Killer's gun arsenal highlights challenges facing police in tracking weapons
No one can say how many guns are in Saskatchewan, or who owns them
RCMP suspected that John Strang had killed his wife and was likely armed when they pulled him over on a road near North Battleford, Sask., in August 2015.
They were right on both counts.
Strang had shot his wife, Lisa, twice with a .357 Magnum at their home in McLean, Sask., about 40 kilometres east of Regina.
But officers had no idea about the arsenal in Strang's Jeep until they had him in handcuffs. Strang was on the run with three handguns, two rifles, a 12-gauge shotgun and more than a thousand rounds of ammunition.
That police only learned they were stopping a heavily-armed murder suspect after they discovered his cache of firearms speaks to the state of guns and policing in 2017.
Legal vs. illegal guns
The RCMP is the top of the firearm food chain in Canada.
It runs the Canadian Firearms Program and administers the Firearms Act. The RCMP regulates firearm licensing and registration across the country.
To legally buy a firearm in Canada, you need a Possession and Acquisition Licence. But those licences don't list how many firearms a person possesses.
Dig through the Commissioner of Firearms annual reports and at least a partial picture of what's going on with guns emerges. It reveals how many licences are issued to buy guns, how many illegal guns are seized, and how police trace the history of a gun.

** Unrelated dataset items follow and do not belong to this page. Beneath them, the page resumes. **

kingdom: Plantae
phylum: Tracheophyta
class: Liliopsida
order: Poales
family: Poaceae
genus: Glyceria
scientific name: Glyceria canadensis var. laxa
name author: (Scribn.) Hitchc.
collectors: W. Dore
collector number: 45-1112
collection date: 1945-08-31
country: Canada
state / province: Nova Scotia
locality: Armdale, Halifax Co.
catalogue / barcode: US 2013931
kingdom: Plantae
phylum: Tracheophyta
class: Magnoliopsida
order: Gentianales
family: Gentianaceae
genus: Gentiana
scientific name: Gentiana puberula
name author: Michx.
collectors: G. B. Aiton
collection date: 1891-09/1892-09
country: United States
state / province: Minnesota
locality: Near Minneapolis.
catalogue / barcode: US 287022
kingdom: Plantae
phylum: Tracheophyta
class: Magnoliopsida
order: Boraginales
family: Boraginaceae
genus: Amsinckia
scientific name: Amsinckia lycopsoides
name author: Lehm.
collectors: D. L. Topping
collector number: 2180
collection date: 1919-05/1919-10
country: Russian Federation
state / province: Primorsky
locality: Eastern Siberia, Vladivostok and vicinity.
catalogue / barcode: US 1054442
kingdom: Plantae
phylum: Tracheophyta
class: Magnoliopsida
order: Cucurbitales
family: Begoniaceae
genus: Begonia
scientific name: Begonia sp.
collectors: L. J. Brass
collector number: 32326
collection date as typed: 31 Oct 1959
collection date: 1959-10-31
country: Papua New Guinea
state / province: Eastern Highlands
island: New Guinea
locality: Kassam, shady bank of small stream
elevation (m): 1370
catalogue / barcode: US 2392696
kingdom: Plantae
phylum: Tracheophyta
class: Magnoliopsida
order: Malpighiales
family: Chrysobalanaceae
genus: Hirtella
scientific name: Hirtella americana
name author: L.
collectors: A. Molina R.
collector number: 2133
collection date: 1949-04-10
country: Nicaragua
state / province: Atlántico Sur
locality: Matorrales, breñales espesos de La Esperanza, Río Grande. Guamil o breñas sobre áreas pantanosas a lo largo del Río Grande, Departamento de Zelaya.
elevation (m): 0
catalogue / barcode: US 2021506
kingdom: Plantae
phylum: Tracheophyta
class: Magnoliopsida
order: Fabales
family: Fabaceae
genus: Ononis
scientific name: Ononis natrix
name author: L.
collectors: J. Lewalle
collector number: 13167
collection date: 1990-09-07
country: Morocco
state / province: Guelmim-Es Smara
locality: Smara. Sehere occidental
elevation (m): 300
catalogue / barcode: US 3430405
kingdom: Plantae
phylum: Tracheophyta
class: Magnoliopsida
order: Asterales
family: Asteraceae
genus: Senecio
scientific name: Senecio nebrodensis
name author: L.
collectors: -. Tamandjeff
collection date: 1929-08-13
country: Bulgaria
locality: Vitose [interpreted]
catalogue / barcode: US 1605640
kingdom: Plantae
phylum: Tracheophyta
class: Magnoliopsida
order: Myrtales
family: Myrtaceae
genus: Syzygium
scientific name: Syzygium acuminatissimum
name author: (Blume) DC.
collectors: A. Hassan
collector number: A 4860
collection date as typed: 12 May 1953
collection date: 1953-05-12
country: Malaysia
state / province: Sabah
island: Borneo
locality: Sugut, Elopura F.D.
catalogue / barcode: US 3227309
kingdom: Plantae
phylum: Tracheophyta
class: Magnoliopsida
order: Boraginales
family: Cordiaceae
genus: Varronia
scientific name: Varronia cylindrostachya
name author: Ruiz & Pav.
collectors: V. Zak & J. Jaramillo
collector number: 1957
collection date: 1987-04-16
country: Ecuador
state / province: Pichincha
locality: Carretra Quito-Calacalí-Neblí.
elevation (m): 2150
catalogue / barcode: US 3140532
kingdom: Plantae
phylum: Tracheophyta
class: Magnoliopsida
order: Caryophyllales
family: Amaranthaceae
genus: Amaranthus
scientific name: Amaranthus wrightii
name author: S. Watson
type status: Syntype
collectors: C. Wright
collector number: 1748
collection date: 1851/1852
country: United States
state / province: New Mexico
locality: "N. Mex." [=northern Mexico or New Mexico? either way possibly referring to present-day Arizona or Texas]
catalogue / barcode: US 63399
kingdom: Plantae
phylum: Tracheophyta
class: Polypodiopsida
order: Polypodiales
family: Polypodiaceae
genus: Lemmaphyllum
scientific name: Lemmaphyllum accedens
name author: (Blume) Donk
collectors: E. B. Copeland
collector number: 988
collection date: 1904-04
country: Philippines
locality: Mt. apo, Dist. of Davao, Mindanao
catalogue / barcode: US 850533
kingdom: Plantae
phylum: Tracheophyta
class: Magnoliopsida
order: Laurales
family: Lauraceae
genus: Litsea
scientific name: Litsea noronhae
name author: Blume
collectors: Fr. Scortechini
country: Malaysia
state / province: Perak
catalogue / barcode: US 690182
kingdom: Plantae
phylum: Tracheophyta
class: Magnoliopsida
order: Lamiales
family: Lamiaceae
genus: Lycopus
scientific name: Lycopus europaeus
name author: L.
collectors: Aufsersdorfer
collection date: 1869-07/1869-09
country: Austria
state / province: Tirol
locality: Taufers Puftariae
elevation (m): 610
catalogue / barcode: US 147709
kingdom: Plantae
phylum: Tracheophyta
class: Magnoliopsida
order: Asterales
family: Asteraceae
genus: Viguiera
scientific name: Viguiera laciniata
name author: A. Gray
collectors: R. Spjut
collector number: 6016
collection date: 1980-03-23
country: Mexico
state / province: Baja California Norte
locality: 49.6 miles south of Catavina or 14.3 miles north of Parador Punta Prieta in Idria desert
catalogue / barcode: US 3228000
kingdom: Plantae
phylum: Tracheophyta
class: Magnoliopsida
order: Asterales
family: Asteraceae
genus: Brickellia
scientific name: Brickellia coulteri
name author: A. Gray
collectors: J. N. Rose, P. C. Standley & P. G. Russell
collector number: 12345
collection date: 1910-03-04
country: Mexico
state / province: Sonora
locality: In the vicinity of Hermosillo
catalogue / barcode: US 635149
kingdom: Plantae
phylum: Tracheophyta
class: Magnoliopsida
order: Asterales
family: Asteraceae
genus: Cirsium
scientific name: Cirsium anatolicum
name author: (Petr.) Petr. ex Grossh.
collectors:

It may seem counterintuitive, but digging deeper it becomes clear the RCMP knows more about illegal guns than legal firearms.
It can say, for instance, how many firearms were reported stolen in Saskatchewan in 2015 (455) or how many prohibited firearms were seized across Canada in 2016 (1,760).
But it cannot say how many legal guns are in Saskatchewan or who owns them.
Going in blind
This double-barrelled blind spot creates real and dangerous issues for police.
On Aug. 22, 2014, Saskatoon police were called to a house on Coppermine Crescent. It was a typical call involving a possible assault.
Luckily for officers, they were alerted on the way by the complainant that the suspect was armed. They arrived just as the man opened fire on the neighbourhood.
You really don't know who may be in possession of a firearm in our city.- Sgt. Ken Kane, Saskatoon Police Service
The situation was resolved after a lengthy standoff.
Sgt. Ken Kane was one of the officers dodging bullets that day.
"The call for service luckily in that one, the complainant had told us he was armed. And just as we were arriving he began to fire, so in that case we were fortunate enough to have that information prior to arrival.
"But if that hadn't happened and he was in the house armed — and no one had told us — then we wouldn't know, because he wasn't in any kind of database to indicate he would have or had access to firearms."
New rules coming?
There was a national long-gun registry designed to track legal rifles and shotguns, which was dismantled in 2012 after a bitter political fight. The records were destroyed.
The current Liberal government under Prime Minister Justin Trudeau is looking at gun control legislation, but the proposed laws would only require every new gun made in Canada be engraved with the year and "Canada."
It sheds no light on how many guns are out there or who has them.
The government announced in May it's deferring the regulations, which were slated to come into force June 1, until the beginning of December 2018.